Bluffs and Cliffs

Though seemingly inhospitable, bluffs, cliffs, and rock faces are home to a host of intriguing and attractive plants. Here you see draped, matted, or tufted plants clinging to precipitous coastal bluffs or tucked into crevices of cliffs in the foothills. Each species is fitted to its environment in its own special way, sporting adaptations that allow survival in the face of frequent winds, rapid runoff of water, and minimal soil. Such plants are excellent candidates for domestic rock gardens. (The exceptions are plants from the alpine environment above timberline, which, though intriguing and beautiful, are unlikely to succeed in low-elevation gardens because of their need for long dormancies and winter cold.)

Fig1.9 Bluff plants

Plants that grow on coastal bluffs experience some compensations to their difficult environment: temperatures are mild year round, with few winter frosts and few hot summer days, resulting in a long growing season. Although summers are usually rainless, coastal buffs are often bathed in dense fogs that dramatically reduce transpiration. By contrast, foothill cliffs get no relief from hot, dry summers, with a rainless period that lasts from late April through late fall. Plants here are well adapted to drought and prefer full sun year round. Their growing season coincides mostly with the winter and spring rains, although a few tough plants continue to bloom as late as fall. Most bluff plants adapt by having extensive roots to anchor them in place and store water, by growing as dense mats or cushions to avoid the brunt of winds and to retain moisture, and by possessing fleshy or hairy leaves that hold extra water and reduce water loss. Each species has its own look, and combinations of these plants – both in blossom and not (many flower from late winter through early summer) – create beautiful tapestries in carefully designed rock gardens. In addition to a wide variety of colorful perennials and bulbs, coastal bluffs are also home to sprawling woody ground covers, some of which grow into taller shrubs inland, away from winds and under the protection of forests. In a rock garden, these woody plants can create a pleasing backdrop for matted herbaceous perennials.

Fig1.11 Cliff plants

Inland cliffs feature an array of small bulbs, bunchgrasses, cushion-forming perennials, and woody ground covers. They are also home to a range of attractive small ferns, many of which go dormant in summer drought.

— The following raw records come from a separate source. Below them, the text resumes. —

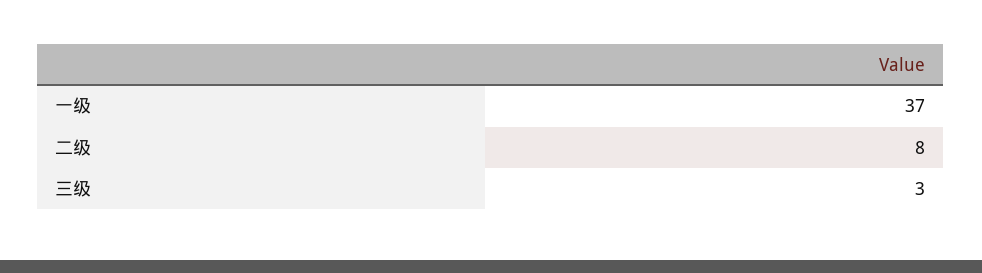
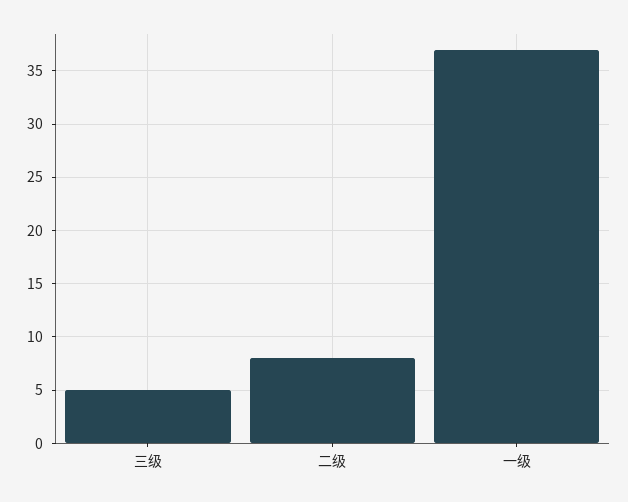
  {
    "一级": 37,
    "二级": 8,
-   "三级": 3
+   "三级": 5
  }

Bluff and Cliff Plant Specimens

Seaside daisy Erigeron glaucus

Erigeron-glaucus-Alrie-5

Clumped, branched colonies of rounded, pale to blue-green leaves on stems to eight inches high. Large, pale purple and yellow daisies in late spring and early summer. Provide high shade and some summer water inland.

Coast buckwheat Eriogonum latifolium

Eriogonum-latifolium-pink-Alrie-2

Low sprawling cushions of spoon-shaped, grey-felted leaves on plants to a foot high. Large heads of white to deep pink blossoms in summer on naked stalks above foliage.

Dwarf coyote brush Baccharis pilularis ‘twin peaks’

Baccharis-piluaris-Alrie-3

Mounded woody ground cover to around three feet high with an equal or greater spread; fast growing. Needs periodic shearing to keep it dense and low. Small pale yellow flower heads in fall (plant males only).